-- Start of Exercise input --

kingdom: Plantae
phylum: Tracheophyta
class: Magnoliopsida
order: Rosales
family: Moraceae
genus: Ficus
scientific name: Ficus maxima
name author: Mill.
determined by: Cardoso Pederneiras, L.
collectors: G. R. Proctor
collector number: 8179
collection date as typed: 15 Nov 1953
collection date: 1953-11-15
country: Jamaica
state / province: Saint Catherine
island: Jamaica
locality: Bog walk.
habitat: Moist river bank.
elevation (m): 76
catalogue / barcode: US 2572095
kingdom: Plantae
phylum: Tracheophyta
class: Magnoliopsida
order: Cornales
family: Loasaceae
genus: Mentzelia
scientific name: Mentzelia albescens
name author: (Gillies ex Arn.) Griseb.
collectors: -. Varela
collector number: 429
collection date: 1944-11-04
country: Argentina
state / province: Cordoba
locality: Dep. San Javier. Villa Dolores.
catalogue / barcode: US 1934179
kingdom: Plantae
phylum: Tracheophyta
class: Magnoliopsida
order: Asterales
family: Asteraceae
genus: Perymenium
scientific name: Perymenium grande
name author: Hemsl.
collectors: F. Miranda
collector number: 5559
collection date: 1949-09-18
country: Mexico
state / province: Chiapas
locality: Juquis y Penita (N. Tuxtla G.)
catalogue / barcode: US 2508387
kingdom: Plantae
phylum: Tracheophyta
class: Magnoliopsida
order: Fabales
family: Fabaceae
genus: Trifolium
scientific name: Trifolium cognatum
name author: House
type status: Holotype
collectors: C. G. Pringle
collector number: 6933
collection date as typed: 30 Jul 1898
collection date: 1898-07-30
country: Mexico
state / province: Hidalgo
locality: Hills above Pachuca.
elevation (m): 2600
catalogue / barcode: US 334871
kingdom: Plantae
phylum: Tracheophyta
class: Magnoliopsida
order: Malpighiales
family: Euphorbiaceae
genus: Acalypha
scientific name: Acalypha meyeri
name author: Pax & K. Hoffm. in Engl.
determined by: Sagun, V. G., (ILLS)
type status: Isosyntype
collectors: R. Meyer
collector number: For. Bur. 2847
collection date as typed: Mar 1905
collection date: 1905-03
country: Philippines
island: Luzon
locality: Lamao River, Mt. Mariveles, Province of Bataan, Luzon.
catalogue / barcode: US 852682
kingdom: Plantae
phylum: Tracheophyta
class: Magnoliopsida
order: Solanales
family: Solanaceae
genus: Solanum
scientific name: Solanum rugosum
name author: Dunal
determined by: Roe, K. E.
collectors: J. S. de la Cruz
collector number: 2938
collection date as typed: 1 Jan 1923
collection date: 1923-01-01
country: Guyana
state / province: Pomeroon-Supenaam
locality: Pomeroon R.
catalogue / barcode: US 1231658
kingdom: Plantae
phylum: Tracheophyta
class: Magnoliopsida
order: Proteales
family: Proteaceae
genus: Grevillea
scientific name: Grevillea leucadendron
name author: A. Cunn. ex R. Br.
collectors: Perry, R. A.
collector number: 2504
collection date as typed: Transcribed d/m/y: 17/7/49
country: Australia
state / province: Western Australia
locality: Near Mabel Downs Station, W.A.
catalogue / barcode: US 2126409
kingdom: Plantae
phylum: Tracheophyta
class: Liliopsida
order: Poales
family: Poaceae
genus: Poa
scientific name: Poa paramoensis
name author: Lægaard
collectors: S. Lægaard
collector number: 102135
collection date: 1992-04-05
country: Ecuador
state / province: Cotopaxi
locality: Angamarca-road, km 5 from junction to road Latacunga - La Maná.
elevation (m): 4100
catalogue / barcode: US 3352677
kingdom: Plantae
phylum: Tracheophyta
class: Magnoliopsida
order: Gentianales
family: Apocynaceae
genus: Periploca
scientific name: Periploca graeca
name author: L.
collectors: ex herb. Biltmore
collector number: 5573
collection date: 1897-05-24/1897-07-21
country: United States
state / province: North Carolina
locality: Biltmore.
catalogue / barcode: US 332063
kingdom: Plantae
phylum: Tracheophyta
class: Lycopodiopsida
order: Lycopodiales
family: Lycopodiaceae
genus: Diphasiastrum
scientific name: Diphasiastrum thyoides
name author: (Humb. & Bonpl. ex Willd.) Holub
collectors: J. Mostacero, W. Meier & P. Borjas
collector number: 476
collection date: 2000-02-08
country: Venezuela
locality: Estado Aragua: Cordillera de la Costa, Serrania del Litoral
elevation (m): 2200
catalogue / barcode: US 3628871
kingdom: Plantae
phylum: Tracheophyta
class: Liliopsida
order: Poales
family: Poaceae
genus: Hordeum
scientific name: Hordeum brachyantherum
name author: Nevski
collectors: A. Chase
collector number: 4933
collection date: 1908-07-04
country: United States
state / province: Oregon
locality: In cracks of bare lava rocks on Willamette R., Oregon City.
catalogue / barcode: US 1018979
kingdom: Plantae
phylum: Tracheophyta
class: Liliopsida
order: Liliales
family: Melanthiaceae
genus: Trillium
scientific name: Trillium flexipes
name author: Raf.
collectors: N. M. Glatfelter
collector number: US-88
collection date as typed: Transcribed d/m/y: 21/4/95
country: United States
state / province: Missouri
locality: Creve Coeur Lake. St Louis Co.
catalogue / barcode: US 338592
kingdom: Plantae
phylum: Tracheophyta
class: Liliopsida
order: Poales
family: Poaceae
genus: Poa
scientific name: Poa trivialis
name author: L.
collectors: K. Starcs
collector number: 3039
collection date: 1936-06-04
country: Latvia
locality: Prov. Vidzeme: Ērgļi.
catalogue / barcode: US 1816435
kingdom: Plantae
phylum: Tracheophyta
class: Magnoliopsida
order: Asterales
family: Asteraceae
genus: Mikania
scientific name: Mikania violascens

-- End of Exercise input --

Given request
Print every row above, line for line and without any changes.

Result for this exercise
kingdom: Plantae
phylum: Tracheophyta
class: Magnoliopsida
order: Rosales
family: Moraceae
genus: Ficus
scientific name: Ficus maxima
name author: Mill.
determined by: Cardoso Pederneiras, L.
collectors: G. R. Proctor
collector number: 8179
collection date as typed: 15 Nov 1953
collection date: 1953-11-15
country: Jamaica
state / province: Saint Catherine
island: Jamaica
locality: Bog walk.
habitat: Moist river bank.
elevation (m): 76
catalogue / barcode: US 2572095
kingdom: Plantae
phylum: Tracheophyta
class: Magnoliopsida
order: Cornales
family: Loasaceae
genus: Mentzelia
scientific name: Mentzelia albescens
name author: (Gillies ex Arn.) Griseb.
collectors: -. Varela
collector number: 429
collection date: 1944-11-04
country: Argentina
state / province: Cordoba
locality: Dep. San Javier. Villa Dolores.
catalogue / barcode: US 1934179
kingdom: Plantae
phylum: Tracheophyta
class: Magnoliopsida
order: Asterales
family: Asteraceae
genus: Perymenium
scientific name: Perymenium grande
name author: Hemsl.
collectors: F. Miranda
collector number: 5559
collection date: 1949-09-18
country: Mexico
state / province: Chiapas
locality: Juquis y Penita (N. Tuxtla G.)
catalogue / barcode: US 2508387
kingdom: Plantae
phylum: Tracheophyta
class: Magnoliopsida
order: Fabales
family: Fabaceae
genus: Trifolium
scientific name: Trifolium cognatum
name author: House
type status: Holotype
collectors: C. G. Pringle
collector number: 6933
collection date as typed: 30 Jul 1898
collection date: 1898-07-30
country: Mexico
state / province: Hidalgo
locality: Hills above Pachuca.
elevation (m): 2600
catalogue / barcode: US 334871
kingdom: Plantae
phylum: Tracheophyta
class: Magnoliopsida
order: Malpighiales
family: Euphorbiaceae
genus: Acalypha
scientific name: Acalypha meyeri
name author: Pax & K. Hoffm. in Engl.
determined by: Sagun, V. G., (ILLS)
type status: Isosyntype
collectors: R. Meyer
collector number: For. Bur. 2847
collection date as typed: Mar 1905
collection date: 1905-03
country: Philippines
island: Luzon
locality: Lamao River, Mt. Mariveles, Province of Bataan, Luzon.
catalogue / barcode: US 852682
kingdom: Plantae
phylum: Tracheophyta
class: Magnoliopsida
order: Solanales
family: Solanaceae
genus: Solanum
scientific name: Solanum rugosum
name author: Dunal
determined by: Roe, K. E.
collectors: J. S. de la Cruz
collector number: 2938
collection date as typed: 1 Jan 1923
collection date: 1923-01-01
country: Guyana
state / province: Pomeroon-Supenaam
locality: Pomeroon R.
catalogue / barcode: US 1231658
kingdom: Plantae
phylum: Tracheophyta
class: Magnoliopsida
order: Proteales
family: Proteaceae
genus: Grevillea
scientific name: Grevillea leucadendron
name author: A. Cunn. ex R. Br.
collectors: Perry, R. A.
collector number: 2504
collection date as typed: Transcribed d/m/y: 17/7/49
country: Australia
state / province: Western Australia
locality: Near Mabel Downs Station, W.A.
catalogue / barcode: US 2126409
kingdom: Plantae
phylum: Tracheophyta
class: Liliopsida
order: Poales
family: Poaceae
genus: Poa
scientific name: Poa paramoensis
name author: Lægaard
collectors: S. Lægaard
collector number: 102135
collection date: 1992-04-05
country: Ecuador
state / province: Cotopaxi
locality: Angamarca-road, km 5 from junction to road Latacunga - La Maná.
elevation (m): 4100
catalogue / barcode: US 3352677
kingdom: Plantae
phylum: Tracheophyta
class: Magnoliopsida
order: Gentianales
family: Apocynaceae
genus: Periploca
scientific name: Periploca graeca
name author: L.
collectors: ex herb. Biltmore
collector number: 5573
collection date: 1897-05-24/1897-07-21
country: United States
state / province: North Carolina
locality: Biltmore.
catalogue / barcode: US 332063
kingdom: Plantae
phylum: Tracheophyta
class: Lycopodiopsida
order: Lycopodiales
family: Lycopodiaceae
genus: Diphasiastrum
scientific name: Diphasiastrum thyoides
name author: (Humb. & Bonpl. ex Willd.) Holub
collectors: J. Mostacero, W. Meier & P. Borjas
collector number: 476
collection date: 2000-02-08
country: Venezuela
locality: Estado Aragua: Cordillera de la Costa, Serrania del Litoral
elevation (m): 2200
catalogue / barcode: US 3628871
kingdom: Plantae
phylum: Tracheophyta
class: Liliopsida
order: Poales
family: Poaceae
genus: Hordeum
scientific name: Hordeum brachyantherum
name author: Nevski
collectors: A. Chase
collector number: 4933
collection date: 1908-07-04
country: United States
state / province: Oregon
locality: In cracks of bare lava rocks on Willamette R., Oregon City.
catalogue / barcode: US 1018979
kingdom: Plantae
phylum: Tracheophyta
class: Liliopsida
order: Liliales
family: Melanthiaceae
genus: Trillium
scientific name: Trillium flexipes
name author: Raf.
collectors: N. M. Glatfelter
collector number: US-88
collection date as typed: Transcribed d/m/y: 21/4/95
country: United States
state / province: Missouri
locality: Creve Coeur Lake. St Louis Co.
catalogue / barcode: US 338592
kingdom: Plantae
phylum: Tracheophyta
class: Liliopsida
order: Poales
family: Poaceae
genus: Poa
scientific name: Poa trivialis
name author: L.
collectors: K. Starcs
collector number: 3039
collection date: 1936-06-04
country: Latvia
locality: Prov. Vidzeme: Ērgļi.
catalogue / barcode: US 1816435
kingdom: Plantae
phylum: Tracheophyta
class: Magnoliopsida
order: Asterales
family: Asteraceae
genus: Mikania
scientific name: Mikania violascens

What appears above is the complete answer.